Description of the task - Report how many lines below contain the word "Kasım". Give only the number.

Input records -
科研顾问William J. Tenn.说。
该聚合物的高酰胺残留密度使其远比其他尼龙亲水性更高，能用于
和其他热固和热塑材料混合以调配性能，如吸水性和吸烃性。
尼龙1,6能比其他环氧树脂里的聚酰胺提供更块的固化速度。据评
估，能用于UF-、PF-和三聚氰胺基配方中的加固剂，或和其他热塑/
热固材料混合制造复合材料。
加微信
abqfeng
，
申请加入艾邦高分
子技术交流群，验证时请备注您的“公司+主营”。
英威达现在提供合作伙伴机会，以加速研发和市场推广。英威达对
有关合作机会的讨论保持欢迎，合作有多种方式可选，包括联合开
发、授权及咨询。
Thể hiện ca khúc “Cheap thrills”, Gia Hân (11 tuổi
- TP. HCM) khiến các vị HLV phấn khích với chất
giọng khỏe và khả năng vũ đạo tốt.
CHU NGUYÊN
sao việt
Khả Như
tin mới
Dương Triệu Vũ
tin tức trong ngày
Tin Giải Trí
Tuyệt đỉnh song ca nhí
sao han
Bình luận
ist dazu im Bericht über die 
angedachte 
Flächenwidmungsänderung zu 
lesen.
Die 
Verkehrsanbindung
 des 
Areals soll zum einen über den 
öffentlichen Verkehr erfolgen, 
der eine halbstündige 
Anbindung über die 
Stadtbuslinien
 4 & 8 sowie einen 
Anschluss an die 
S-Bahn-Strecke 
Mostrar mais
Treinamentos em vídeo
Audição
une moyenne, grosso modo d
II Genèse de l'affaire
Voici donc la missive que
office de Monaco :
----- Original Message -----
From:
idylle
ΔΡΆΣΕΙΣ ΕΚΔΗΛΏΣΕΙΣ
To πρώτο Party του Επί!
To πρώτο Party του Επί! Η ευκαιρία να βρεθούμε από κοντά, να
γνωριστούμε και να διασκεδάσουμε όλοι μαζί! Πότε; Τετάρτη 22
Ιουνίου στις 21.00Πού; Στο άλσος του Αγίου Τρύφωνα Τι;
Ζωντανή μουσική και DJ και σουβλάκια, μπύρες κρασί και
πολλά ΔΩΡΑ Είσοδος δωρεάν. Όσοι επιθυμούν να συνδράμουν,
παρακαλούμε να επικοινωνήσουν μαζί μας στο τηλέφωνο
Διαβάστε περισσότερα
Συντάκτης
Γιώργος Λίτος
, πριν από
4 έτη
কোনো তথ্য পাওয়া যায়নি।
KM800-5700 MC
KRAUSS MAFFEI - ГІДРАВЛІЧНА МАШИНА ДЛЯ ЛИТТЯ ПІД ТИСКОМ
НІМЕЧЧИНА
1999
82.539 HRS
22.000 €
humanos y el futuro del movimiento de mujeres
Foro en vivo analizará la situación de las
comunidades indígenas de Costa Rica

...

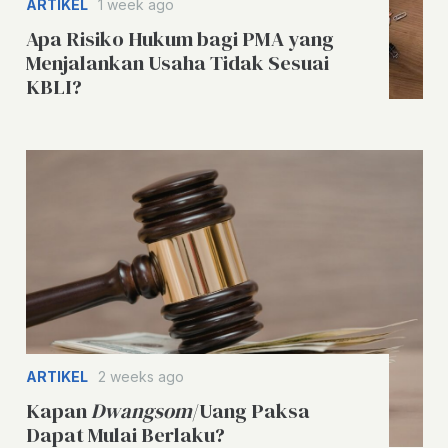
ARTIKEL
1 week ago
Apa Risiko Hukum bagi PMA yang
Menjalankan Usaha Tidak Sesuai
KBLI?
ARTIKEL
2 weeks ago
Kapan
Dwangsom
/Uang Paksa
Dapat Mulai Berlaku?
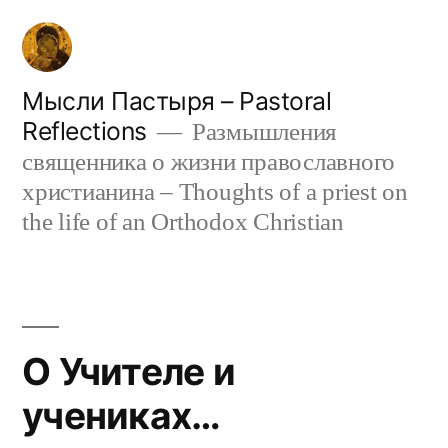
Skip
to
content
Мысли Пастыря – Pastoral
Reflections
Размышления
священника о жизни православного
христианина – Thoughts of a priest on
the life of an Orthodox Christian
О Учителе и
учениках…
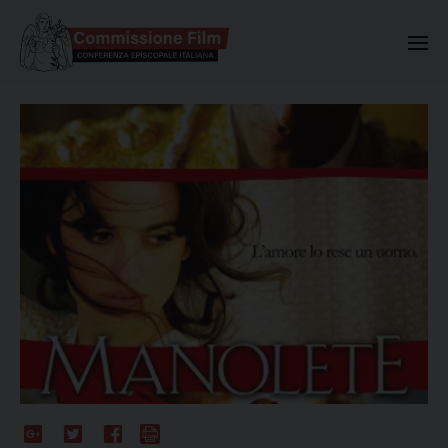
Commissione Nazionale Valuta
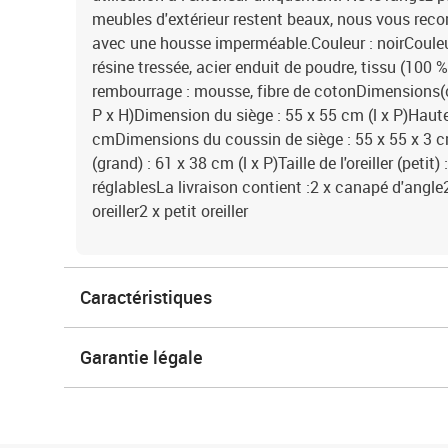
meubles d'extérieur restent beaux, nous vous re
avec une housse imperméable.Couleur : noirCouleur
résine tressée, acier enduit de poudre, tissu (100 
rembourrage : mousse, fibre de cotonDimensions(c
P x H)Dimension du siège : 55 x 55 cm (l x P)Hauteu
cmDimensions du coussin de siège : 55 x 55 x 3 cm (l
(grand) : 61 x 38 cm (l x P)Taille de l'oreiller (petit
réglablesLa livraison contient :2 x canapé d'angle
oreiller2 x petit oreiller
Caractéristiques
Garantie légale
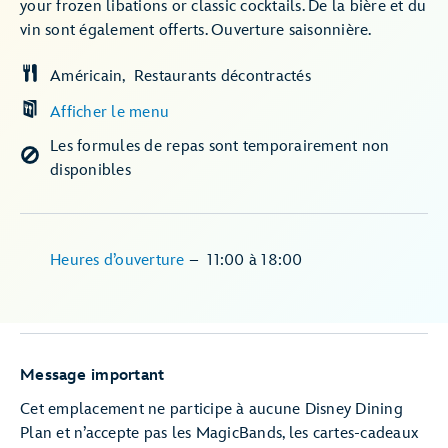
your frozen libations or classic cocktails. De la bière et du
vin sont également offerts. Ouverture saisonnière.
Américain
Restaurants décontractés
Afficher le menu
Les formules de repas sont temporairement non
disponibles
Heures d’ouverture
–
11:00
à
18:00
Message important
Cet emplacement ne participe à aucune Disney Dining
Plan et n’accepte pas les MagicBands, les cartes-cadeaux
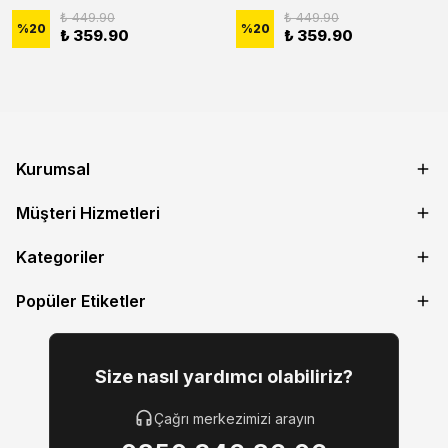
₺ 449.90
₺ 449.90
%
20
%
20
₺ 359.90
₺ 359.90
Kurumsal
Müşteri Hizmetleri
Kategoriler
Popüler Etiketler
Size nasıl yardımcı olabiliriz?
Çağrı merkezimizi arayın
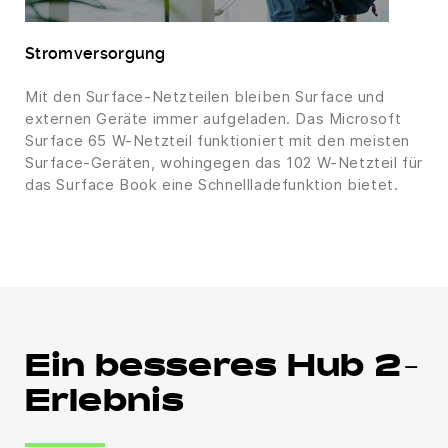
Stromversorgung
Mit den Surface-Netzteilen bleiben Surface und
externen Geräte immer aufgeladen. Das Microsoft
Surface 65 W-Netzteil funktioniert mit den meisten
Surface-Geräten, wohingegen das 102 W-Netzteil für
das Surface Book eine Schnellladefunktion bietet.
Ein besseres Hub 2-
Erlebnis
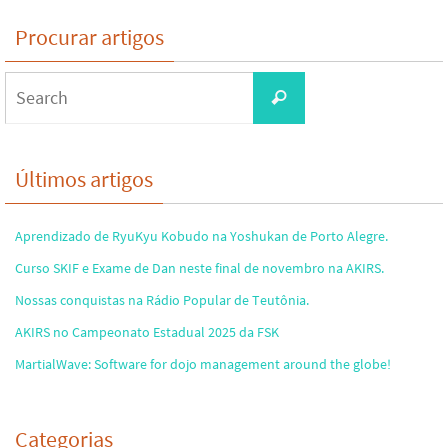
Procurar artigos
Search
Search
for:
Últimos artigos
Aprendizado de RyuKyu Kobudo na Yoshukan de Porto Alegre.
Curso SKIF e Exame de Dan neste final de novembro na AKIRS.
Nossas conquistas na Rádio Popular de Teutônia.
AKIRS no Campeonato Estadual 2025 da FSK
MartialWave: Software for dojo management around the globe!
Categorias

* * *

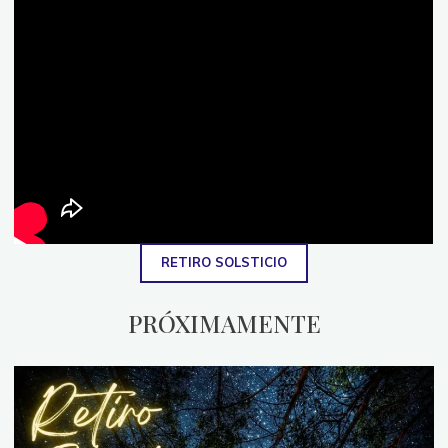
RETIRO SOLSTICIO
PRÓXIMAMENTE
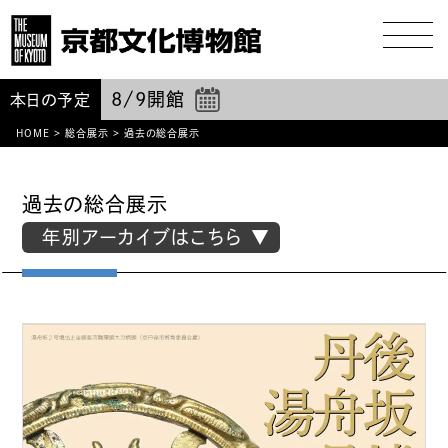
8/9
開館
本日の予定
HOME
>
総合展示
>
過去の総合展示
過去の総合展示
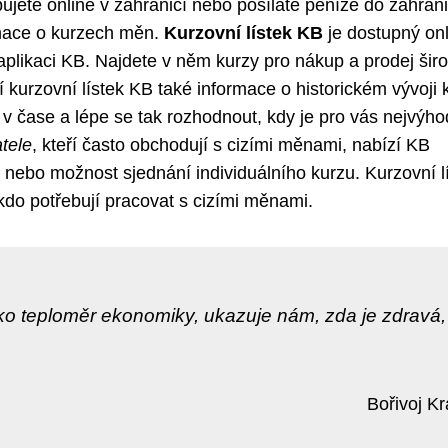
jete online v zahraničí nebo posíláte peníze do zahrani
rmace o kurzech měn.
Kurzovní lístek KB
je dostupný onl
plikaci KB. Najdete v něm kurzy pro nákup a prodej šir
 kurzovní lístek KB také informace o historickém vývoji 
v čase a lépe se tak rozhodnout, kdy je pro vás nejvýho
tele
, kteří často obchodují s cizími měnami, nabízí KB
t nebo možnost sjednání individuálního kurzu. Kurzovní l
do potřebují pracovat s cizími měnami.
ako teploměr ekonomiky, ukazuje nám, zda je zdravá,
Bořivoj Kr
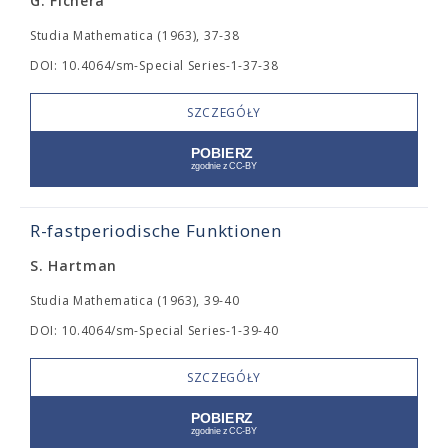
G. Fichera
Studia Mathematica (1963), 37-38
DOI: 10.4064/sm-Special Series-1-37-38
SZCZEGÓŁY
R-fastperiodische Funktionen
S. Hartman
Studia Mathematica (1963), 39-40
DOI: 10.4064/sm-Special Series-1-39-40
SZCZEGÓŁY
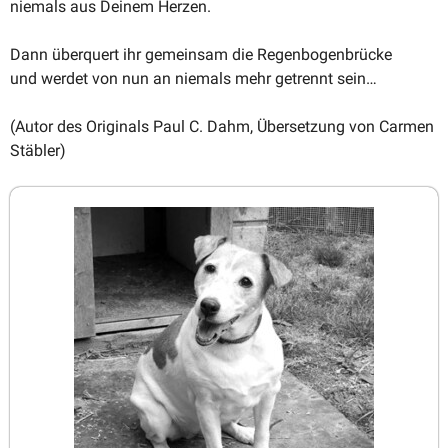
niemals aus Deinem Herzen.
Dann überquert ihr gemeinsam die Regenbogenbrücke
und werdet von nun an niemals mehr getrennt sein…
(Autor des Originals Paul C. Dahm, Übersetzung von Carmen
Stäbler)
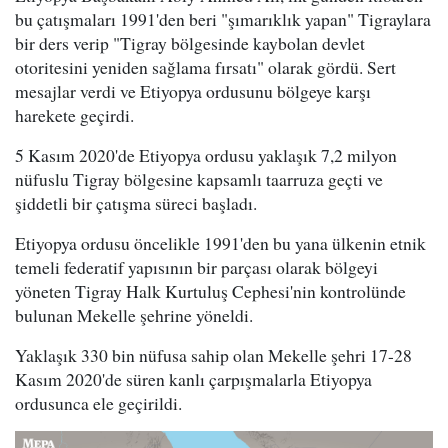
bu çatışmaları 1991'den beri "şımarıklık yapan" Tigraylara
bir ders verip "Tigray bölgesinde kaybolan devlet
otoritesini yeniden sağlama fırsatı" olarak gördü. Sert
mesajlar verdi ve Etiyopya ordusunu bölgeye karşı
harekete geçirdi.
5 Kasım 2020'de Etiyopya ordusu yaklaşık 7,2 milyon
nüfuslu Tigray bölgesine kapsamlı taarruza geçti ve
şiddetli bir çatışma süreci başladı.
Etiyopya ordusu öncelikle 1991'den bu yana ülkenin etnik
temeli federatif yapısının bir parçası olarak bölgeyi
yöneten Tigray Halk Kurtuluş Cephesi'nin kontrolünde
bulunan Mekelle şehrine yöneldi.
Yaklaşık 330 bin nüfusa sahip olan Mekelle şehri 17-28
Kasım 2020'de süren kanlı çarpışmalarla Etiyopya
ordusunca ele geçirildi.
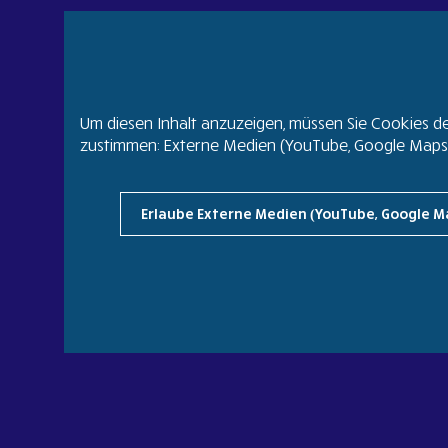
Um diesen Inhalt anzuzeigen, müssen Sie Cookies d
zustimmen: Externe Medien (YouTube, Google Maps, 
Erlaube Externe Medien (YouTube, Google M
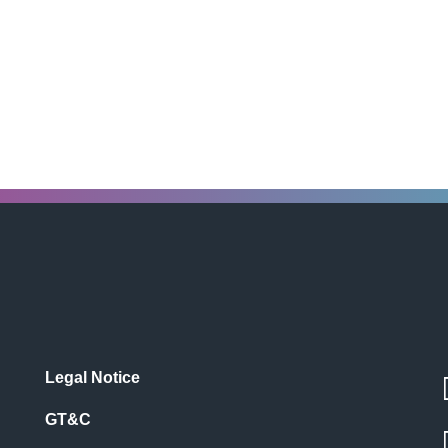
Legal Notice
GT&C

Result of this task - 2